Task set ::
1) Answer these questions from the blog post on Complete Genomics below.
(a) What price per human genome does Complete Genomics propose?
(b) Which blogger was particularly surprised by the company's business model?
(c) What may it mean if the same one genome shows up repeatedly?
2) Extract the passage of the blog post below that runs from "It's been interesting" up to and including "the climate draw???", copied word for word.

Page extract ::
It's been interesting reading dispatches coming from bloggers Dan Kobolt and Daniel MacArthur who are attending the Marco Island conference, the big yearly confab on bleeding edge sequencing technology. How have I resisted this conference for so long, especially with the climate draw???
One company that is again receiving a lot of attention is Complete Genomics, which is proposing to build a set of sequencing centers to sequence human genomes at $5K a pop. What is striking is that their business model is to sequence only human genomes and nothing else, which particularly surprised Daniel MacArthur at Genetic Futures.
As a biologist and someone fascinated with all genomes, such a policy is not a welcome thought. But, as someone who has worked in an industrial high-throughput production facility, I think I can reverse engineer the logic pretty well (I have no connections to or inside information from the company).
Why would you want to do this? Simplicity. By focusing on only a single genome, all sorts of simplifications are created. Complexity costs significant money & time, and it is often what seems trivial that ends up being very costly. Just allowing a second genome in the door creates all sorts of additional work on the software side, and if that second source requires different sample prep that's an additional headache on the lab side.
Having only one genome kicking around also creates some interesting opportunities for quality control both for each sample and for the whole factory (which is what they are talking about building: a sequencing factory). One genome means only one reference sequence to compare against & one set of pathological problems for their assembly algorithm to be fortified against. One genome also means that if you see another genome in your data, you know something is wrong -- and if you see the same one genome repeatedly you may have a factory-wide problem.

Given information ::
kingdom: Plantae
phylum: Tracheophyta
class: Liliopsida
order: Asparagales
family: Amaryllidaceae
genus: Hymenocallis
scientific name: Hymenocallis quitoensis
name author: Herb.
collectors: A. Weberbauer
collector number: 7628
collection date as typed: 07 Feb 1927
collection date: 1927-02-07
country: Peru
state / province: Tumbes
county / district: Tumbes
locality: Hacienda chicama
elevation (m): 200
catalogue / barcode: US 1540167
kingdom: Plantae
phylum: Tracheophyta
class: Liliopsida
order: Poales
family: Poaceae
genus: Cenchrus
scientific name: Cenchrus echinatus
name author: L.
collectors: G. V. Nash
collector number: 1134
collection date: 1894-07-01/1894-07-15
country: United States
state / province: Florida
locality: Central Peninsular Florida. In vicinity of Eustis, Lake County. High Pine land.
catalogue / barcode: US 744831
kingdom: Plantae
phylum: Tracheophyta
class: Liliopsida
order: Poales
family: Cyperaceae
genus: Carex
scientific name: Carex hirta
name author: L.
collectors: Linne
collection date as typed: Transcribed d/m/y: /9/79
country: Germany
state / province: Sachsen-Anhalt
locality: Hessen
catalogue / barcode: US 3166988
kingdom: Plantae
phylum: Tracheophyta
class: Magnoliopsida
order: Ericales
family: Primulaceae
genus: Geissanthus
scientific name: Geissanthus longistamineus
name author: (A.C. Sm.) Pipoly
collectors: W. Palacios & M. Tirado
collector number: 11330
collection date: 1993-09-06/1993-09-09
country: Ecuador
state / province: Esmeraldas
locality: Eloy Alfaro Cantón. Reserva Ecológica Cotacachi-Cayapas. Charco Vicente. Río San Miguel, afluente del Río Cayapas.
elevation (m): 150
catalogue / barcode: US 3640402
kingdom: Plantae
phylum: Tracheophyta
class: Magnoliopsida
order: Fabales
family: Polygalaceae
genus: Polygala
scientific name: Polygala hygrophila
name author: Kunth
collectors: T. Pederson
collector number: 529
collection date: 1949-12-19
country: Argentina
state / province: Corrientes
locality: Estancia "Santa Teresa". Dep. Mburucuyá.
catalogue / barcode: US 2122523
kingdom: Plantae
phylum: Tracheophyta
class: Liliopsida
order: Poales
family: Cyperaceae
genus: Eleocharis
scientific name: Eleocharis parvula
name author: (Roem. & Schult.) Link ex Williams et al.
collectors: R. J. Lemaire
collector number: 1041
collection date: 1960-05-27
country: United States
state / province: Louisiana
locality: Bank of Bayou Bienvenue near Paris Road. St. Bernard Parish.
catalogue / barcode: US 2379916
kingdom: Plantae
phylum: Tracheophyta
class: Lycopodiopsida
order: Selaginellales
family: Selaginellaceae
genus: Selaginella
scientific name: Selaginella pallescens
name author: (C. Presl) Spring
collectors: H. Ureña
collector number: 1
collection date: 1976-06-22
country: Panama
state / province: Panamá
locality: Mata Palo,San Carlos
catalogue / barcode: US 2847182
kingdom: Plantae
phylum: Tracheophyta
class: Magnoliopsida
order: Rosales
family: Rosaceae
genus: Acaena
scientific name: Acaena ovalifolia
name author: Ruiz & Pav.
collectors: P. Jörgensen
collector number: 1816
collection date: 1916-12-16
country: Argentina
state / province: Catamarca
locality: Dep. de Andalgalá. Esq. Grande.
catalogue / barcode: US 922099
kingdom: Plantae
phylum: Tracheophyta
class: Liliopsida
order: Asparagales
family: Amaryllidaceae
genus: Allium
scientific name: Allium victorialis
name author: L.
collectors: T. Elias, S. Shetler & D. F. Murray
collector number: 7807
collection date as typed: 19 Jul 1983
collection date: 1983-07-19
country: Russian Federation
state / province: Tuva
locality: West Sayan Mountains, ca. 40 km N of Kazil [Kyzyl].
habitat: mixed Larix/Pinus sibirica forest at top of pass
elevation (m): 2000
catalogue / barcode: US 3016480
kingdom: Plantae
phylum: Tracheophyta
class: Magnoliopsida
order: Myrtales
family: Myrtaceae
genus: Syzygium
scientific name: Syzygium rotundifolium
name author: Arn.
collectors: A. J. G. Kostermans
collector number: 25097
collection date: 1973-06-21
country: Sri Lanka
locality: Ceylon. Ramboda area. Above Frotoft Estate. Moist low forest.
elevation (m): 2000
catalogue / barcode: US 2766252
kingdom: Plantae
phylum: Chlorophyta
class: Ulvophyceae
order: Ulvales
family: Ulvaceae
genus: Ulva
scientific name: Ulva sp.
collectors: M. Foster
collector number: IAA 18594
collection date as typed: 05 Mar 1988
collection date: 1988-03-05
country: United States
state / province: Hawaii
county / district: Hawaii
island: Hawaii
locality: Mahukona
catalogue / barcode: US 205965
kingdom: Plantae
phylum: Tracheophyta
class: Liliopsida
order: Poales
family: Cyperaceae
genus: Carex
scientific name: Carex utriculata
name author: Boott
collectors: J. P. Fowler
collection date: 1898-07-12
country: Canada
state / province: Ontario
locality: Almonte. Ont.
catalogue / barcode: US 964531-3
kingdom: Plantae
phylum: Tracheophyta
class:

Answer set ::
1)
(a) $5K a genome.
(b) Daniel MacArthur at Genetic Futures.
(c) There may be a factory-wide problem.

2)
It's been interesting reading dispatches coming from bloggers Dan Kobolt and Daniel MacArthur who are attending the Marco Island conference, the big yearly confab on bleeding edge sequencing technology. How have I resisted this conference for so long, especially with the climate draw???